His face went rigid. "You heard that."

"Every word." I wrapped my arms around myself, trying to hold the pieces together. "Every cruel, devastating word about how you can't stomach the thought of me carrying anything of yours."

For a moment, something flickered in his eyes—regret, perhaps, or shame. But it vanished as quickly as it had come, replaced by cold indifference.

"At least now we both know where we stand," he said, straightening his tie with mechanical precision. "Enjoy your appointment, Esme. I hope it brings you the peace you're so desperate for."

He turned and walked away, leaving me standing alone in our bedroom with the shattered remains of our marriage scattered around my feet like broken glass.

* * *

The charity dinner at the Ritz-Carlton felt like a wake for everything I'd once believed about love and marriage. I sat at our assigned table, picking at salmon I couldn't taste while Mateo charmed the other guests with stories that didn't include me. Sevyn perched beside him in a stunning emerald gown, her laughter bright and musical as she played the perfect hostess.
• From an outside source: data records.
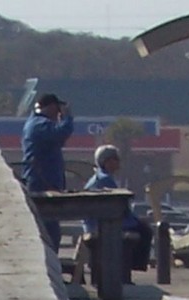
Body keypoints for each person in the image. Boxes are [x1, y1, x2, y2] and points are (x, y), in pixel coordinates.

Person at [82, 144, 152, 271]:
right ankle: (132, 267)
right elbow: (119, 206)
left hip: (97, 222)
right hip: (103, 224)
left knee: (141, 226)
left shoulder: (99, 177)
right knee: (145, 230)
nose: (118, 162)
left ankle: (130, 266)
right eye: (116, 159)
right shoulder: (105, 180)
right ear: (107, 162)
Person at [21, 92, 74, 251]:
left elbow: (59, 139)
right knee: (48, 233)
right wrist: (68, 117)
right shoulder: (39, 124)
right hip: (42, 183)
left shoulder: (36, 123)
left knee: (51, 230)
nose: (59, 112)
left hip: (45, 182)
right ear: (51, 107)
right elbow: (62, 133)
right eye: (57, 109)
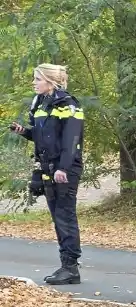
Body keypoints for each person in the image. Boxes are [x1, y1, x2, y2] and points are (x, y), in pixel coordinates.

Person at [7, 63, 86, 285]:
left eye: (37, 79)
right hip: (47, 168)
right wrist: (24, 132)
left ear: (51, 81)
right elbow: (43, 138)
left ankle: (71, 268)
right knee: (57, 216)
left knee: (65, 215)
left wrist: (63, 168)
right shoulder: (40, 104)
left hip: (64, 169)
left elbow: (72, 139)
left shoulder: (67, 104)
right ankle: (66, 265)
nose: (34, 83)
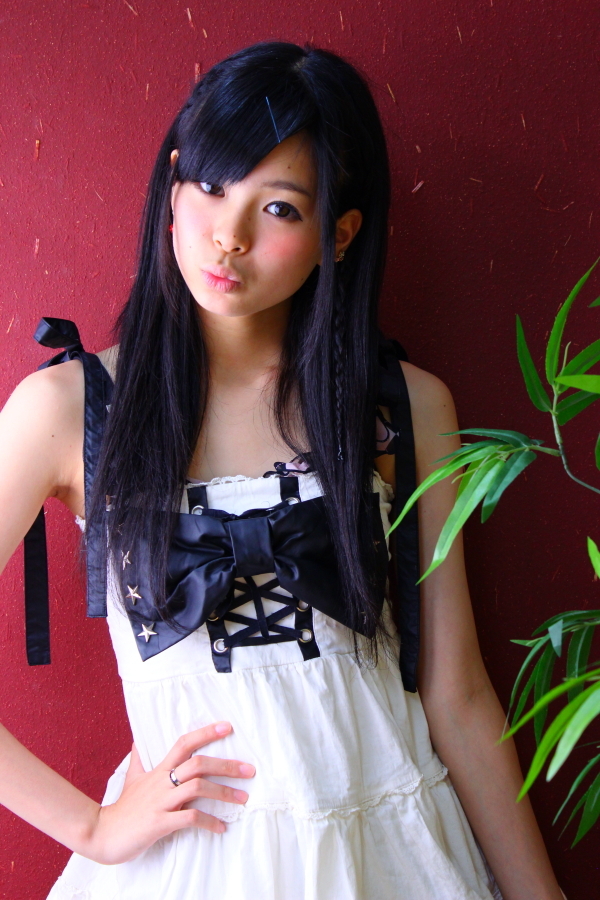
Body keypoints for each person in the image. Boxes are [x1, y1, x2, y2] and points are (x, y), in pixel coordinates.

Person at [0, 41, 565, 900]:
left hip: (391, 853)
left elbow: (457, 694)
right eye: (211, 187)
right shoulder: (66, 409)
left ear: (339, 234)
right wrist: (92, 828)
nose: (227, 236)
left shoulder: (402, 406)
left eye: (278, 208)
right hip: (189, 862)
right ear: (173, 184)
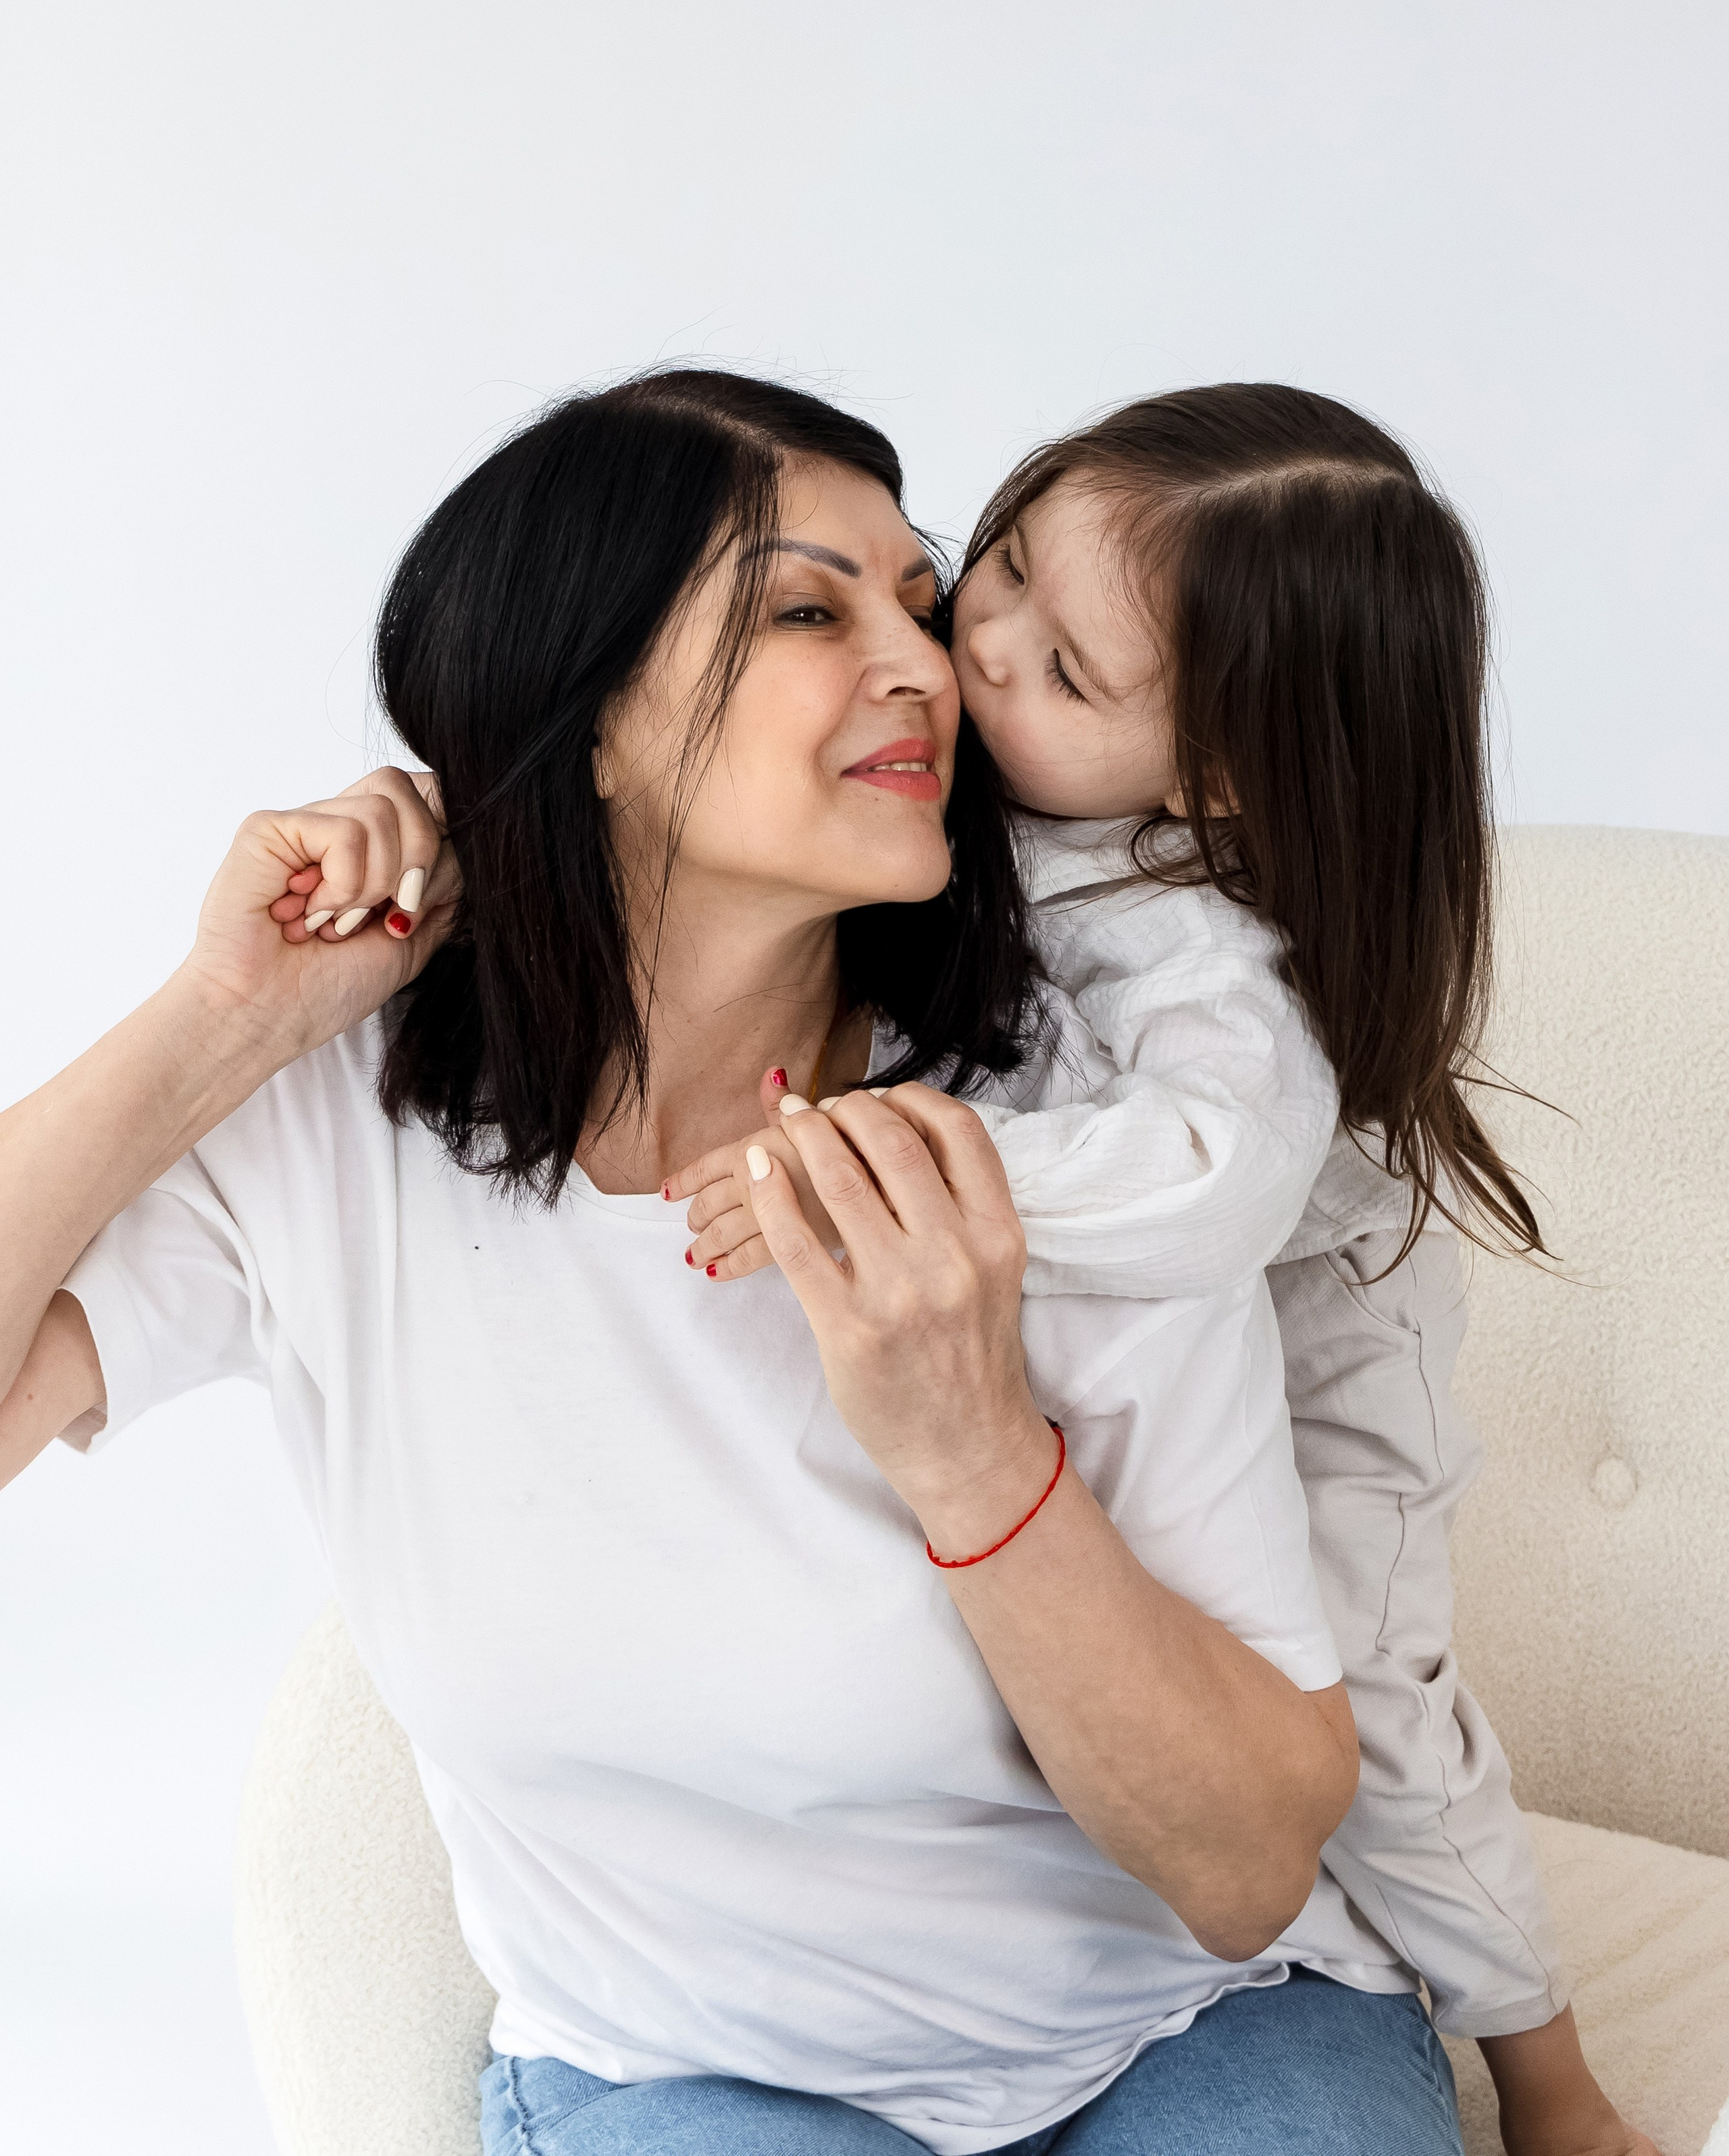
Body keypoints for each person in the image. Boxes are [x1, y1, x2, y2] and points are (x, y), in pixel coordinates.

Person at [0, 368, 1468, 2154]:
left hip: (1186, 2032)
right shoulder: (337, 1126)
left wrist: (974, 1448)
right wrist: (218, 1020)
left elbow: (1245, 1871)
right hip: (690, 2076)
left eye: (919, 604)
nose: (929, 665)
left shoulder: (1065, 1136)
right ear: (587, 704)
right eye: (804, 608)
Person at [679, 382, 1655, 2156]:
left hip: (1317, 1339)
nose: (973, 651)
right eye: (999, 571)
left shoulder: (1206, 954)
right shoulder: (984, 738)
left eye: (1061, 674)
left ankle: (1549, 2071)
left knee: (1369, 1711)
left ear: (1212, 774)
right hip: (1125, 1347)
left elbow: (1215, 1185)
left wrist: (905, 1171)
No one questioned why Mrs. Crawford sat three seats away from her husband, relegated to making small talk with the mayor's boring wife about garden club fundraisers.

"Excuse me," I murmured during a lull in conversation, rising from my chair with as much dignity as I could muster. "I need some air."

The marble staircase leading to the mezzanine level offered a brief respite from the suffocating pretense below. I gripped the ornate banister, breathing deeply as I tried to compose myself for the remainder of the evening.

"Running away again?"

I turned to find Sevyn approaching, her emerald dress rustling against the marble steps. Her perfect smile held an edge I'd never seen before—sharp and predatory.

"I'm not running," I said quietly. "Just taking a moment."

"How convenient." She moved closer, and I caught the scent of her expensive perfume—something cloying and too sweet. "Mateo told me about your little... situation."

My blood chilled. "I don't know what you mean."

"Oh, I think you do." Her voice dropped to a whisper as she glanced around to ensure we were alone. "The pregnancy you're so eager to get rid of. Tell me, Esme, does it feel good to kill something innocent just to hurt him?"

The cruelty in her tone made me step back. "You don't understand—"

"I understand perfectly." Her mask slipped completely now, revealing the vicious woman beneath the beautiful facade. "You can't stand that he loves me instead of you. So you'd rather destroy his child than let him be happy."

"That's not true," I whispered, but she wasn't listening.

"You're pathetic," she hissed, moving closer until I could see the hatred burning in her eyes. "A pathetic, jealous woman who—"

Her hands came up fast, shoving against my shoulders with vicious force. The world tilted sideways as I lost my balance, my feet slipping on the polished marble. The ornate banister rushed past my grasping fingers as I tumbled backward, my head striking the sharp edge of a step with a sickening crack.

Pain exploded through my skull as I rolled down the remaining stairs, my body a rag doll bouncing off unforgiving stone. I came to rest at the bottom in a crumpled heap, warm blood trickling from my scalp onto the pristine marble.

"Oh my God!" Sevyn's voice rang out above me, high and panicked. "Help! Someone help! She slipped and fell!"

Through the haze of pain and shock, I looked up to see her leaning over the banister, her face a perfect mask of concern and horror. But her eyes—her eyes held satisfaction.

"Call an ambulance!" she cried, already running down the stairs toward me. "Esme, can you hear me? You slipped on the marble—it happened so fast!"

As darkness crept in around the edges of my vision, I felt something warm and wet between my legs. The cramping started then, sharp and unmistakable.

Hope was leaving me, one painful contraction at a time. And Sevyn Bell stood over me with tears in her eyes and blood on her hands, playing the role of concerned friend while my world shattered beyond repair.